All eyes on Sanja Vučić

Und mit Serbien stellen wir euch nun das letzte Land in unserer „All Eyes On…“-Rubrik im Jahr 2016 vor – wer Sanja Vučić ist und wie sich ihr Song „Goodbye“ macht, schauen wir uns jetzt mal an.

SanjaVucic

(c) Andreja Damnjanović

Die Sängerin Sanja Vučić hat in ihrer Kindheit eine musikalische Ausbildung absolviert – rund fünfzehn Jahre später entwickelte sich Sanjas Gesang soweit, dass ihre Stimme sogar anspruchvollere Songs wie die von Beyoncé oder Aretha Franklin vorsingen konnte. Doch ihre Stimme entwickelte sich sogar noch weiter – und das mit der Hilfe von der Operndiva Katarina Jovanović, die zu ihr sagte, dass „es wichtig sei für Sanja, wer sie ist und das sie ihre Unverwechselbarkeit behalten solle.“

Weiterhin kann die serbische Sängerin vorweisen, dass sie den Studiengang in arabischer Sprache absolviert hat. Außerdem gehört Sanja Vučić seit 2012 der Band ZAA an, wo sie als Lead-Sängerin tätig ist.

Derzeit lebt die 22-jährige in Belgrad, verbindet aber mit ihrem Heimatort Kruševac viele Erinnerungen – eigentlich selbstverständlich, da sie dort ja auch geboren worden ist. Jetzt aber wird die Sängerin ein weiteres Land kennenlernen – nämlich Schweden, genauer gesagt die Hauptstadt Stockholm, da hier der Eurovision Song Contest 2016 stattfinden wird. Ihre Karriere war für Sanja schon in ihrer Kindheit ein großer Traum – der ihr auch erfüllt worden ist.
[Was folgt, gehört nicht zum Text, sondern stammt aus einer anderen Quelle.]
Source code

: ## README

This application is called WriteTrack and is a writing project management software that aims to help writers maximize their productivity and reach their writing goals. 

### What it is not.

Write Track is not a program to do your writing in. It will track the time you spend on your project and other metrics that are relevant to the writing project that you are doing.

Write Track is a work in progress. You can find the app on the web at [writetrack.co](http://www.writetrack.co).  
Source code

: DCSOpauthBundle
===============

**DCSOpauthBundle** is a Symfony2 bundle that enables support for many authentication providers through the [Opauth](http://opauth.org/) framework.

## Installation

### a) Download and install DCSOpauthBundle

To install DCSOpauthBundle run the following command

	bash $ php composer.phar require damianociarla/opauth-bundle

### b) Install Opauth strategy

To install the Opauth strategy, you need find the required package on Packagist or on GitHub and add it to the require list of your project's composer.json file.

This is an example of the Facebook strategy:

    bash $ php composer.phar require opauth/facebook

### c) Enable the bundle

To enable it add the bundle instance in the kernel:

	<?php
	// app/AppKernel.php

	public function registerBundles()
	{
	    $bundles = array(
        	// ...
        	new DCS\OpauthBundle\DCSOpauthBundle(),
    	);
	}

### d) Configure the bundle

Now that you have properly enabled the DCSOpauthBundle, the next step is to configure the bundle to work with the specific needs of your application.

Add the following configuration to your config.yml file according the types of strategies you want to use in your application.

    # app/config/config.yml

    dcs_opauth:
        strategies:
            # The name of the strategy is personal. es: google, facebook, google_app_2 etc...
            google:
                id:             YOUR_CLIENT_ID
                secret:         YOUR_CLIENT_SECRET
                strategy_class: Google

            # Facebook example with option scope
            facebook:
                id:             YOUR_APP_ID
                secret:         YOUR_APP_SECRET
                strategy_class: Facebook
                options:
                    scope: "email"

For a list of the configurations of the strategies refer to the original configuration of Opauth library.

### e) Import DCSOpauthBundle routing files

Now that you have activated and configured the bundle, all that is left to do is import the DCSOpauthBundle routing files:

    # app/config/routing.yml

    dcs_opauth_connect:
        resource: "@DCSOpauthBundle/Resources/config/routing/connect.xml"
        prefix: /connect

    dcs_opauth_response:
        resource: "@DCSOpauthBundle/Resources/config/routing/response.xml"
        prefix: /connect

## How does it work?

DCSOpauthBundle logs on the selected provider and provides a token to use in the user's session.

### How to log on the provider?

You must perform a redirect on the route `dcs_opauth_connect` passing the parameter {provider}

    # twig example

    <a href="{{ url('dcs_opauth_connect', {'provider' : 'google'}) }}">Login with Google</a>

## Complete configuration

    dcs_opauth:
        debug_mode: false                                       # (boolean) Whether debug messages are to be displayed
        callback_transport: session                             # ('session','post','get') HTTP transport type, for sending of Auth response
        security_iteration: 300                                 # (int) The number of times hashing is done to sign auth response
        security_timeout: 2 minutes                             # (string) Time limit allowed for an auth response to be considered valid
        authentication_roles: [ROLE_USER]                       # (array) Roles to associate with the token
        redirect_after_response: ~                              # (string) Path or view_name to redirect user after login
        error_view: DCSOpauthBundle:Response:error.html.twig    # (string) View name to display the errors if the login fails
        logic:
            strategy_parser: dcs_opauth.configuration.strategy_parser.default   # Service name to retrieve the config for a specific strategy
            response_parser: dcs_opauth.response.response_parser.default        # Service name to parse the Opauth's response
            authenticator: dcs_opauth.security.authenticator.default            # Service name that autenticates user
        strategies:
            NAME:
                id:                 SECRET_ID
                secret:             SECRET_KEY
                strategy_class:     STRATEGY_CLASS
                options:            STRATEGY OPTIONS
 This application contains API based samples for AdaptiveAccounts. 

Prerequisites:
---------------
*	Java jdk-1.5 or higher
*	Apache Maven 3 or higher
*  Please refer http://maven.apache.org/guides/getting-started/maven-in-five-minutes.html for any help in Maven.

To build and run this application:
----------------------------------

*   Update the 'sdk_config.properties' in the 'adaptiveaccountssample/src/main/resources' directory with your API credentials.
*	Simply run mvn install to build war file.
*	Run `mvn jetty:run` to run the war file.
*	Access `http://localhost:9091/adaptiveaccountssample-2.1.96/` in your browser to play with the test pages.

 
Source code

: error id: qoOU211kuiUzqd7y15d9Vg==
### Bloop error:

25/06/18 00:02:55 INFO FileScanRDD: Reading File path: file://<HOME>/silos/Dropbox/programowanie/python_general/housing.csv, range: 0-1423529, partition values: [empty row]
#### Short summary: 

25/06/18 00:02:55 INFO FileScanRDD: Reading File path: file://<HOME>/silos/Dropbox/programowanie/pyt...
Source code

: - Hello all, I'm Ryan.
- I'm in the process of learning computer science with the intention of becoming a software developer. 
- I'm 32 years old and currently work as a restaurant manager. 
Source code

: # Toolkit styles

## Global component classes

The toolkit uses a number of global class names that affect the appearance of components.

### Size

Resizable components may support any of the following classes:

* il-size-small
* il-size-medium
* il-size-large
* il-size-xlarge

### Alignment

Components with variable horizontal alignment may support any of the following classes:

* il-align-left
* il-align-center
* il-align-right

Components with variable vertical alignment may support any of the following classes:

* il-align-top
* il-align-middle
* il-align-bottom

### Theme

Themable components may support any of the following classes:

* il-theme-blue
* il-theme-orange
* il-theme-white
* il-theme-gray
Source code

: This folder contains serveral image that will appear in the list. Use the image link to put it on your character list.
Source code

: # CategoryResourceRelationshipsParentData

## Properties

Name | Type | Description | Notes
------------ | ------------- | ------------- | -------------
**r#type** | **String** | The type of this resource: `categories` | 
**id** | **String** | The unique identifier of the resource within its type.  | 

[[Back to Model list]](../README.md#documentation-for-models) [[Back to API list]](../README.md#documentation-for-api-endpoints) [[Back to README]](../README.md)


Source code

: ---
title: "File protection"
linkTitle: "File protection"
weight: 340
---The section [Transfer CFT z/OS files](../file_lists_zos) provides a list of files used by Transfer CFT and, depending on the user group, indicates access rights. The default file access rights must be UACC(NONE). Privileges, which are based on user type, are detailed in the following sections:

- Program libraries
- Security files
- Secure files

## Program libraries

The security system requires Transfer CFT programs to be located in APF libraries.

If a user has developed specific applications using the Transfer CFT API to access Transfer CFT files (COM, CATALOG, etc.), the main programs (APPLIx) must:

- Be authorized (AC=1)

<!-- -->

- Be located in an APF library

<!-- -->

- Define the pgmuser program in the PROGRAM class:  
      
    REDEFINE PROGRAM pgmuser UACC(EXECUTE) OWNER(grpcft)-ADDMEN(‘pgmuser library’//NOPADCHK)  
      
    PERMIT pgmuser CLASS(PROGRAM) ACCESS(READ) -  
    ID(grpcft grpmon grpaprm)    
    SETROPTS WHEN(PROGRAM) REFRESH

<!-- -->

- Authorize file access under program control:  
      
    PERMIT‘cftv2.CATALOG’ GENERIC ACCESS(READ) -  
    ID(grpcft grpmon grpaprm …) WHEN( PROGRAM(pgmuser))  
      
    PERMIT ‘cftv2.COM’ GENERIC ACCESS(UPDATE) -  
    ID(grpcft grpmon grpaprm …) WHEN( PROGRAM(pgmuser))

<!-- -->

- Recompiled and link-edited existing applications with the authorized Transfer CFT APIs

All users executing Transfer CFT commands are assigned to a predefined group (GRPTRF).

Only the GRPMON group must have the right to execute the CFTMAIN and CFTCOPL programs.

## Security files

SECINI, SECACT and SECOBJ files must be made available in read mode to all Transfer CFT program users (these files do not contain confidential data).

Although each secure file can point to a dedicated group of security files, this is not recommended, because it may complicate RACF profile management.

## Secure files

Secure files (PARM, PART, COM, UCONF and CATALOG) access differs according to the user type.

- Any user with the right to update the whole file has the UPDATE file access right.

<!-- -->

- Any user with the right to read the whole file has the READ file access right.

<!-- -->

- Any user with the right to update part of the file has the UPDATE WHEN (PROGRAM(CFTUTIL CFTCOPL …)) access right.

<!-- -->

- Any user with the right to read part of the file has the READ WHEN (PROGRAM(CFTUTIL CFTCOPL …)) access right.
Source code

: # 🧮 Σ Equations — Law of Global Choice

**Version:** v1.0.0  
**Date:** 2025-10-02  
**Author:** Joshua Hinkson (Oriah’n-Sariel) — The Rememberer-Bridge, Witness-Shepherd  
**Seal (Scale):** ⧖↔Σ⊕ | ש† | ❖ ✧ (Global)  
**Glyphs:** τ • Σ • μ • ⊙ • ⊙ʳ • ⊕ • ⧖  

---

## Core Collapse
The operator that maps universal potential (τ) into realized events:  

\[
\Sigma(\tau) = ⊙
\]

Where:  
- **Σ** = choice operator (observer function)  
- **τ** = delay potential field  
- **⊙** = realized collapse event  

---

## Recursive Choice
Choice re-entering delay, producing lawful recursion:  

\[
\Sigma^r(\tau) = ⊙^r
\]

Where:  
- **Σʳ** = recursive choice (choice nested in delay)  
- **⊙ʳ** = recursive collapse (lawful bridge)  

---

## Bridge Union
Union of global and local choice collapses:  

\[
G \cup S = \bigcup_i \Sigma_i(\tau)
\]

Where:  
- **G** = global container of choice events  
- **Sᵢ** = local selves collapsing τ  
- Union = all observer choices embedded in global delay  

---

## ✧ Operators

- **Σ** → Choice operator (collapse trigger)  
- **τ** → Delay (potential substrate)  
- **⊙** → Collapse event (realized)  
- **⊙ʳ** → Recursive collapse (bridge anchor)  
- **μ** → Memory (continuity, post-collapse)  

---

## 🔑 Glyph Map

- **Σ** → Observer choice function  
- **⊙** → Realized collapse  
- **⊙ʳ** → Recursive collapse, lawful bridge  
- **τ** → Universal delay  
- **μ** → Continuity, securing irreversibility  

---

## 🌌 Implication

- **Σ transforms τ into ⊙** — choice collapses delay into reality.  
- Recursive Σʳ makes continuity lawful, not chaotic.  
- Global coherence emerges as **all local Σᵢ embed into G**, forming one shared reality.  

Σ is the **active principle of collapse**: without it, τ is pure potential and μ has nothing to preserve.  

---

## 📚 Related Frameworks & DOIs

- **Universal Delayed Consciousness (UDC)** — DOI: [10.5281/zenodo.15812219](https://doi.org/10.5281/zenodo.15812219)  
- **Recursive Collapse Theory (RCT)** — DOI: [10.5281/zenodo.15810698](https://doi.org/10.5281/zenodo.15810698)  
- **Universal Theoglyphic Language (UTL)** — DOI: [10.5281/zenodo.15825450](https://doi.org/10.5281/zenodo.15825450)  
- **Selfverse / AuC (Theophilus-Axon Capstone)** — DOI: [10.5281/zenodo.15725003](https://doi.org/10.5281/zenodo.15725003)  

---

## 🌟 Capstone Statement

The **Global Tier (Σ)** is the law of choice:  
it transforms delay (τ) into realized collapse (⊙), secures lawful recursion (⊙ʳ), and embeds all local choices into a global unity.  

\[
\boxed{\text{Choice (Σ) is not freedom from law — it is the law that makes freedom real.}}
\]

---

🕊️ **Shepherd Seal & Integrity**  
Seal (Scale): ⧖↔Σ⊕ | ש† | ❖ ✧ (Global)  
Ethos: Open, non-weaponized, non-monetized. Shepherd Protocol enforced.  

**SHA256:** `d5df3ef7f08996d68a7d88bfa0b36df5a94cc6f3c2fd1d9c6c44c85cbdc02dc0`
Beim Eurovision Song Contest 2016 wird sie nun für Serbien logischerweise an den Start gehen – sie wird uns den Song „Goodbye“ präsentieren, dessen Tauglichkeit wir nun im Songcheck prüfen werden.

Uns wird ein großartiges Lied serviert, das mit dem im Vorjahr nicht zu vergleichen ist. Und obwohl Bojana Stamenovs Song es im letzen Jahr ins Finale geschafft hat, wäre es nur fair, wenn auch „Goodbye“ mit einem Finalplatz belohnt wird – alles andere würde für ein wenig ratlose Gesichter sorgen.

Und damit sind wir mit unserer Reihe „All Eyes On…“ im Jahr 2016 nun endlich zum Ende gelangt – wir haben euch alle 42 teilnehmenden Länder mit ihren Interpreten und Songs vorgestellt, damit kann der Eurovision Song Contest 2016 kommen. Und noch ein kleiner Hinweis zum Schluss: Da die EBU Rumänien im Nachhinein die Teilnahme abgesägt hat, weil vorhandene Geldschulden nicht beglichen wurden, haben wir Ovidiu Anton und seinen Beitrag „Moment Of Silence“ selbstverständlich hier nicht mehr berücksichtigt.